### Excerto
────

Quatro bandas que tocam pela primeira vez no Barreiro Rocks e que cresceram a gostar do festival. Quatro bandas que, juntamente com os Cave Story, Postcards from Wonderland, Mighty Sands, Calcutá, Tiger Picnic e Conan Castro & The Moonshine Piñatas, vão mostrar a vitalidade crescente da música portuguesa nesta instituição rock’n’roll (com acento agudo no garage) que celebra 15 anos de vida de sexta a domingo no sítio do costume, o pavilhão do Grupo Desportivo Ferroviários, e em dois novos locais: a ADAO – Associação Desenvolvimento Artes e Ofícios e a antiga escola primária Conde de Ferreira.

Nesta 15ª edição, a selecção de novos talentos nacionais está particularmente pertinente (sobretudo tendo em conta o que parece ser um pico do garage e do lo-fi por terras lusas), mas não é a primeira vez. Há muito que o Barreiro Rocks se assume como um palco de descoberta e de revelação – e também ao nível de nomes internacionais.

Afinal, estamos a falar do festival que trouxe cá os Black Lips e Ty Segall quando ainda eram uns ilustres desconhecidos, antes de se terem tornado nos dois nomes cardeais do garage rock dos últimos anos. Que em 2001 só não trouxe os The White Stripes porque não tinha 600 euros na conta. Que apresentou ao mundo uma série de bandas do Barreiro, de The Act-Ups a The Jack Shits ou PISTA. E que mostrou, no momento certo, outra série de nomes portugueses: Green Machine, The Glockenwise e Killimanjaro, rapazes do rock de Barcelos; filiados da FlorCaveira, como Os Pontos Negros e Tiago Guillul; ou as Pega Monstro.

“Há duas vertentes pelas quais nós agimos: trazer bandas emergentes e aqueles gajos que são do caraças e que têm uma carreira do caraças mas que ainda não vieram a Portugal”, resume Carlos Ramos, mais conhecido por Nick Nicotine, um dos fundadores da Hey, Pachuco!, associação que organiza o festival. Contudo, admite que é cada vez mais difícil “manter esse equilíbrio”. O apoio da Câmara Municipal do Barreiro continua, mas têm 20% do orçamento que tinham dantes.

────

### Extratos do material
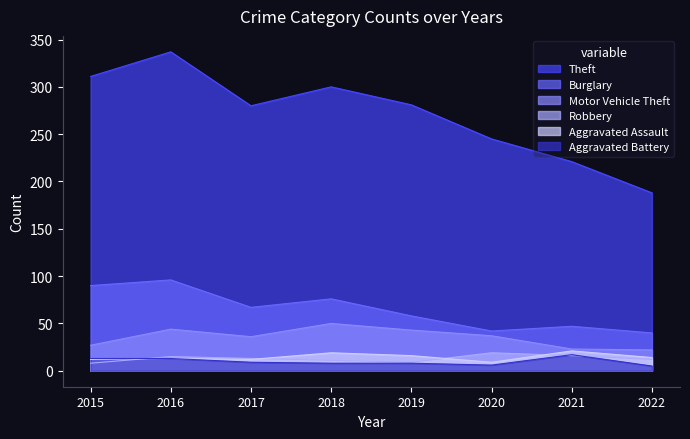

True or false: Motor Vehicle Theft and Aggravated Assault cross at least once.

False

────

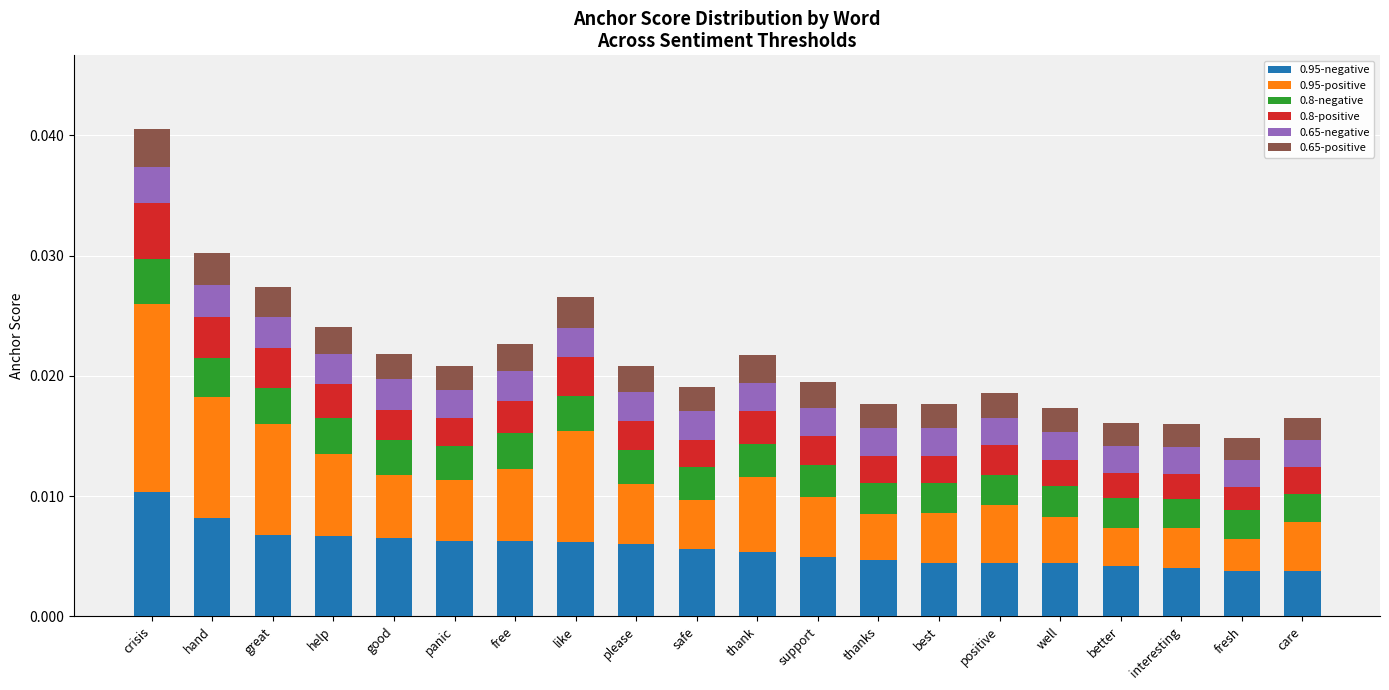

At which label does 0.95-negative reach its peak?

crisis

────

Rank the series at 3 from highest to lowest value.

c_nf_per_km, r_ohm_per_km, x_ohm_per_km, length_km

────

### Enunciado da tarefa
Por favor, reproduza na íntegra o excerto sobre o festival Barreiro Rocks que se encontra acima, sem qualquer alteração.

### A sua resposta
Quatro bandas que tocam pela primeira vez no Barreiro Rocks e que cresceram a gostar do festival. Quatro bandas que, juntamente com os Cave Story, Postcards from Wonderland, Mighty Sands, Calcutá, Tiger Picnic e Conan Castro & The Moonshine Piñatas, vão mostrar a vitalidade crescente da música portuguesa nesta instituição rock’n’roll (com acento agudo no garage) que celebra 15 anos de vida de sexta a domingo no sítio do costume, o pavilhão do Grupo Desportivo Ferroviários, e em dois novos locais: a ADAO – Associação Desenvolvimento Artes e Ofícios e a antiga escola primária Conde de Ferreira.

Nesta 15ª edição, a selecção de novos talentos nacionais está particularmente pertinente (sobretudo tendo em conta o que parece ser um pico do garage e do lo-fi por terras lusas), mas não é a primeira vez. Há muito que o Barreiro Rocks se assume como um palco de descoberta e de revelação – e também ao nível de nomes internacionais.

Afinal, estamos a falar do festival que trouxe cá os Black Lips e Ty Segall quando ainda eram uns ilustres desconhecidos, antes de se terem tornado nos dois nomes cardeais do garage rock dos últimos anos. Que em 2001 só não trouxe os The White Stripes porque não tinha 600 euros na conta. Que apresentou ao mundo uma série de bandas do Barreiro, de The Act-Ups a The Jack Shits ou PISTA. E que mostrou, no momento certo, outra série de nomes portugueses: Green Machine, The Glockenwise e Killimanjaro, rapazes do rock de Barcelos; filiados da FlorCaveira, como Os Pontos Negros e Tiago Guillul; ou as Pega Monstro.

“Há duas vertentes pelas quais nós agimos: trazer bandas emergentes e aqueles gajos que são do caraças e que têm uma carreira do caraças mas que ainda não vieram a Portugal”, resume Carlos Ramos, mais conhecido por Nick Nicotine, um dos fundadores da Hey, Pachuco!, associação que organiza o festival. Contudo, admite que é cada vez mais difícil “manter esse equilíbrio”. O apoio da Câmara Municipal do Barreiro continua, mas têm 20% do orçamento que tinham dantes.